Gleichwohl steht es dir frei, die Wahrheit deiner bisherigen Behauptung
ebenfalls durch einen Versuch zu erproben. Zeige mir, dass es außer dem Geld
noch andere Mittel und Wege gibt, um das Glück eines Armen – in dem Sinn, wie
ich und du es meinen – zu gründen, und suche dir keinen andern dazu aus, als
Hassan. Was du ihm auch immer geben magst, ich kann mich nicht überreden, dass
er dadurch reicher werden könnte, als er durch die vierhundert Goldstücke
hätte werden können.“

Saad hatte ein Stück Blei in der Hand und zeigte es Saadi. „Du hast gesehen,“ sagte er dann zu diesem, „wie ich das
Stück Blei zu meinen Füßen aufraffte. Ich werde es jetzt Hassan schenken, und
du wirst sehen, wie viel es ihm einbringen wird.“

Saadi lachte laut auf, und machte sich über Saad lustig.
„Ein Stück Blei?“, rief er aus, „nun was das dem Hassan weiter
einbringen, als einen Heller, und was wird er mit einem Heller anfangen?“

Saad überreichte mir indessen das Stück Blei und sagte:
„Lass jenen da immer lachen, und nimm du es nur.
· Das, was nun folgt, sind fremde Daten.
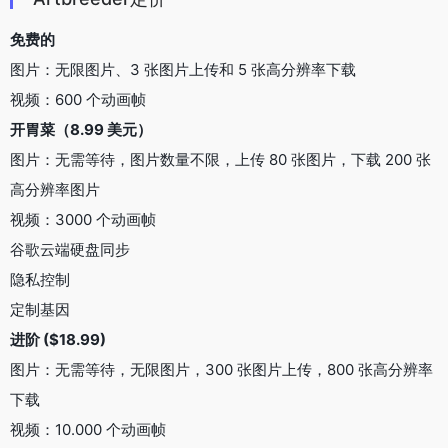
视频：无限动画帧
谷歌云端硬盘同步
隐私控制
定制基因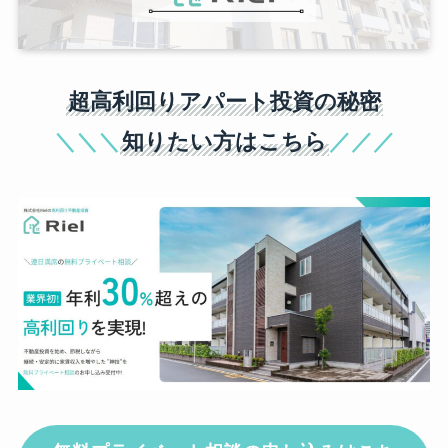
超高利回りアパート投資の秘密
＼＼＼
知りたい方はこちら
／／／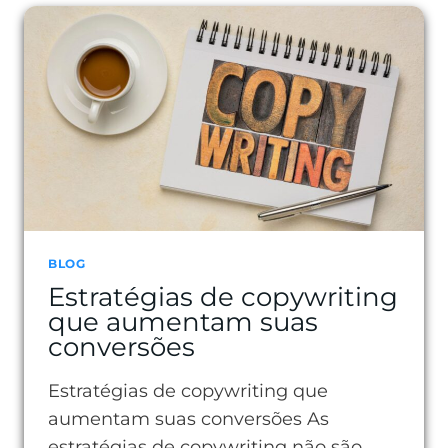
DOS
JOVENS
E
O
QUE
ELES
ESPERAM
DAS
MARCAS
BLOG
Estratégias de copywriting
que aumentam suas
conversões
Estratégias de copywriting que
aumentam suas conversões As
estratégias de copywriting não são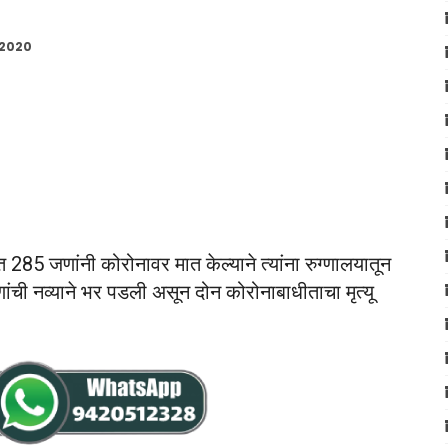
 2020
 285 जणांनी कोरोनावर मात केल्याने त्यांना रुग्णालयातून
ांची नव्याने भर पडली असून दोन कोरोनाबाधीताचा मृत्यू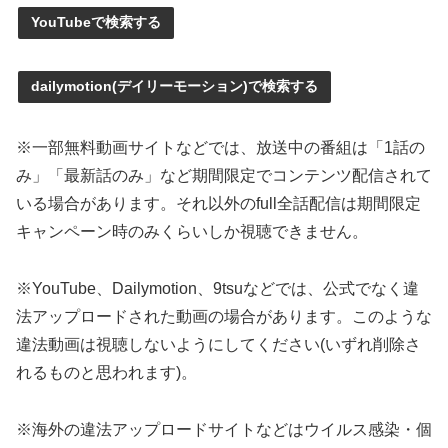
YouTubeで検索する
dailymotion(デイリーモーション)で検索する
※一部無料動画サイトなどでは、放送中の番組は「1話の
み」「最新話のみ」など期間限定でコンテンツ配信されて
いる場合があります。それ以外のfull全話配信は期間限定
キャンペーン時のみくらいしか視聴できません。
※YouTube、Dailymotion、9tsuなどでは、公式でなく違
法アップロードされた動画の場合があります。このような
違法動画は視聴しないようにしてください(いずれ削除さ
れるものと思われます)。
※海外の違法アップロードサイトなどはウイルス感染・個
Du wirst uns dereinst von
dem Glück, das es dir ins Haus gebracht, viel zu sagen haben.“

Ich glaubte, Saad meinte dies nicht im Ernst, sondern
wollte bloß seinen Scherz treiben. Gleichwohl nahm ich das Stück Blei mit Dank
an, und um ihm seinen Willen zu tun, steckte ich es zum Schein in meine Weste.
Darauf verließen mich die beiden Freunde, um ihren Spaziergang fortzusetzen,
und ich ging wieder an meine Arbeit.